### WHAT TO PRODUCE:
Give the records below again in full, exactly as written, but without any images.

[Start of Attachment]

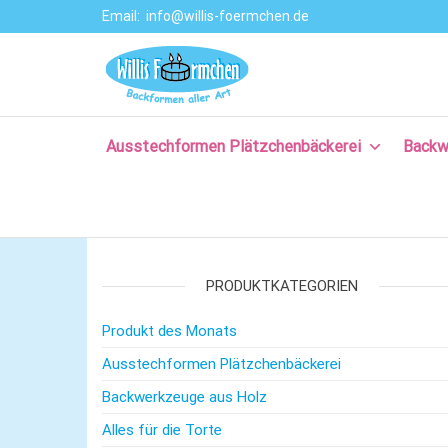
Email:
info@willis-foermchen.de
Willis Förmche
Online-Shop für
Ausstechformen
–
& Backformen.
Ausstechform
Große Auswahl
an
Ausstechformen Plätzchenbäckerei
Backw
– Backformen
Backprodukten
aller Art für da
für Plätzchen,
Torten, Brot-
Plätzchenback
und Baguette
– Komm backe
backen, für
Kuchen backen,
PRODUKTKATEGORIEN
mit Rezepten
und nützlichem
Produkt des Monats
Backzubehör.
Ausstechformen Plätzchenbäckerei
Backwerkzeuge aus Holz
Alles für die Torte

[End of Attachment]

### EXERCISE ANSWER:
Email:
info@willis-foermchen.de
Willis Förmche
Online-Shop für
Ausstechformen
–
& Backformen.
Ausstechform
Große Auswahl
an
Ausstechformen Plätzchenbäckerei
Backw
– Backformen
Backprodukten
aller Art für da
für Plätzchen,
Torten, Brot-
Plätzchenback
und Baguette
– Komm backe
backen, für
Kuchen backen,
PRODUKTKATEGORIEN
mit Rezepten
und nützlichem
Produkt des Monats
Backzubehör.
Ausstechformen Plätzchenbäckerei
Backwerkzeuge aus Holz
Alles für die Torte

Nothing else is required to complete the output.